We've gotten some e-mails that after our rebuild, commenters are having to re-type their user info with each comment. Let us know in the comments or by email if that's happened to you recently--or if you are getting popup ads for video surveillance cameras when you open TL, and we'll try to get it fixed.
Enough about us. Check out Mad Kane who's got an ombudsman fact-checking her anti-Dubya work.
Hesiod at Counterspin has the latest on the arrest of former Congressional staffer and journalist Susan Lindauer. We've read elsewhere that she's waiting for a lawyer to be appointed for her, which would indicate she's indigent, but heard on the news that she was released on a $500,000.00 bond. Seems a little inconsistent.
Instapundit suggests sending flowers to the Spanish embassy at 2375 Pennsylvania Ave. N.W. - Washington, D.C. 20037. The Embassy phone number, which you'll need to enter for Internet orders is 202.452.0100. Glenn used 1-800-Flowers.com. We'd like to see an address for sending money for blood, supplies, funerals, family aid, etc., so if you come across such info, please leave it in the comments. Also per Glenn, here's a list of all the Spanish consulates in the U.S. so you can see if there's one in your area.
Finally, if you're going to be in Washington, DC, tomorrow:
The Embassy of Spain convenes a silent demonstration tomorrow, Friday, March 12th, to express its outrage for today's terrorist attack perpetrated in Madrid, in which approximately 200 people have died and 900 have been injured. The demonstration will take place at the Washington Circle (Pennsylvania Ave and 23rd St NW) at 12 pm.
This is a jury we'd love to have. First, it acquits the defendant of the charged crime. Then, it writes the judge and prosecutor and asks that the co-defendant who pleaded guilty in exchange for testifying against the defendant it acquitted be allowed to withdraw his plea because he didn't commit a crime either. To top it off, it was a terrorism-related case, where the defendant ran an anti-terrorism school.

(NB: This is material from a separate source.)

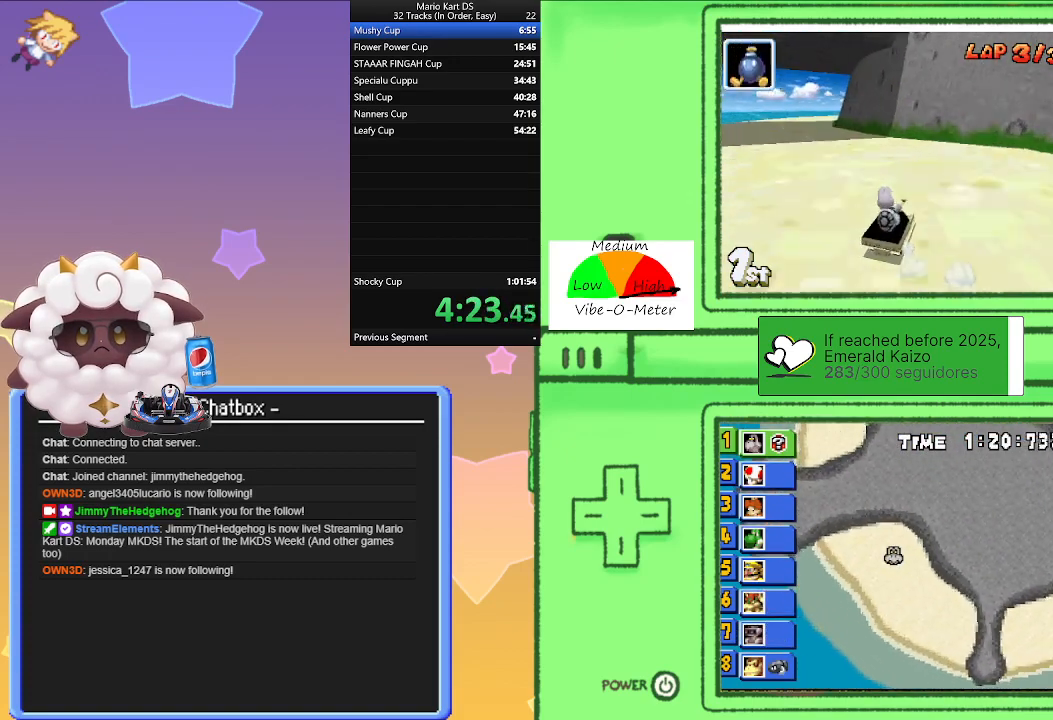
{"buttons": ["A", "R1"], "left_stick": "center", "events": [[50, "left_stick", "center"], [100, "left_stick", "right"], [283, "left_stick", "left"], [450, "left_stick", "center"]]}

Six of the jurors who acquitted David Hudak, owner of an anti-terrorism training school near Roswell, have asked a federal judge to allow Hudak's co-defendant to withdraw a guilty plea. As a condition of that plea, Michael Payne was a prosecution witness against Hudak, a Canadian charged with conspiracy and training foreign soldiers without State Department approval. Jurors said they found Payne "a loyal American without the slightest inclination whatsoever to do damage to our country."
Six jurors wrote U.S. District Judge John Edwards Conway to "beseech" him to let Payne withdraw his plea. They sent copies of the letter to New Mexico U.S. Attorney David Iglesias and U.S. Attorney General John Ashcroft. Payne, a decorated 20-year veteran of the Army Special Forces, last July pleaded guilty to violating federal law by teaching soldiers of the United Arab Emirates, a U.S. ally, classified anti-terrorism techniques, tactics and procedures at Hudak's school.
The link above is to an editorial in the Albuquerque Journal, supporting the withdrawal of the plea.
[Prosecutor] Iglesias has decided to oppose any withdrawal or change of plea while the U.S. Department of Defense investigates whether Payne's teachings damaged U.S. interests and security. That's a reasonable decision for now. But the government should expedite its investigation and, if there is no finding of harm, Iglesias should not oppose any plea withdrawal request....A jury clearly rejected the government's federal case against Hudak. In the interest of justice, Payne deserves the same consideration.